Let us try to perform a segmentation on the image we just loaded.

In [None]:
# Setting the number of clusters
K = 5
# Note: it's just a simple train model run
# To improve it you can adapt the best_segment() 
# to generate the clusters with the best model
initial_params = initialize_parameters(pcd_points, K)
MU, SIGMA, PI, r = train_model(pcd_points, K,
                               convergence_function=default_convergence,
                               initial_values=initial_params)
clusters = cluster(r)

In [None]:
# Generate a set of size K of distinct color to plot the clusters
# Adapted from https://stackoverflow.com/questions/876853/generating-color-ranges-in-python
import colorsys
HSV_tuples = [(x*1.0/K, 1.0, 1.0) for x in range(K)]
color_maps = list(map(lambda x: colorsys.hsv_to_rgb(*x), HSV_tuples))

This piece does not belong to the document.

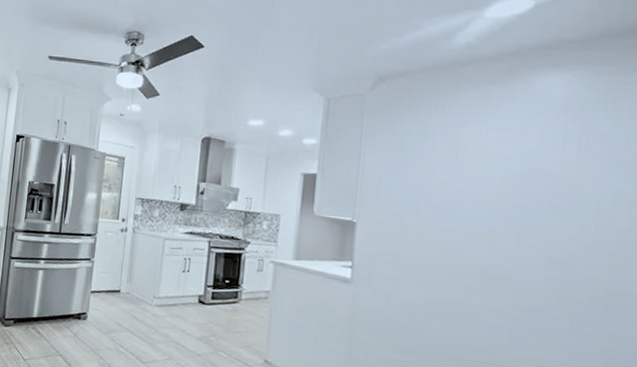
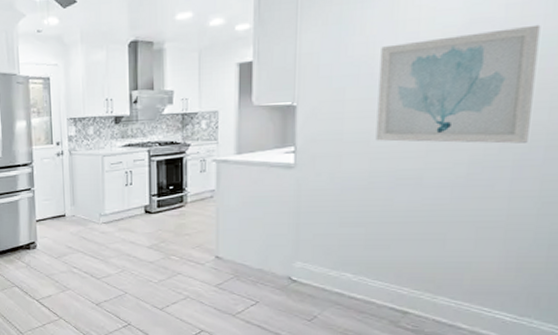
wall art: none [433,180,596,298] -> present [375,24,541,144]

### Visualizing the segmented point cloud data!

In [None]:
or_pcd = o3d.geometry.PointCloud() # Create new point cloud handler
or_pcd.points = o3d.utility.Vector3dVector(pcd_points) # set point cloud data
colors = np.zeros_like(pcd_points) # initialize colors to 0
for i, point in enumerate(np.unique(clusters)):
    random_color = color_maps[i]
    cluster_mask = (clusters == point) # get the mask of the cluster i
    colors[cluster_mask,:] = random_color # set random color to all the point of this segment
or_pcd.colors = o3d.utility.Vector3dVector(colors) # set color data
o3d.visualization.draw_geometries([or_pcd]) # visualize point cloud

Some questions to think about:
- Would adding a color help or harm the segmentation results?
- How about the case: segment RGB data -> add depth -> convert to Point Cloud -> cluster? Would that help/harm?
- Could you think of a way you could compress the point cloud data?

Things to try:
- Segmentation here is done in purely unsupervised manner, you could manually combine multiple gaussian
- How about merging multiple scenes into a single one? You could crop one segment from one scene and place it inside another scene.
- Try K-means on point cloud data and see what results does it produces
- Can we omit the step of conversion to point cloud? And use depth only? Or depth with x,y coordinates?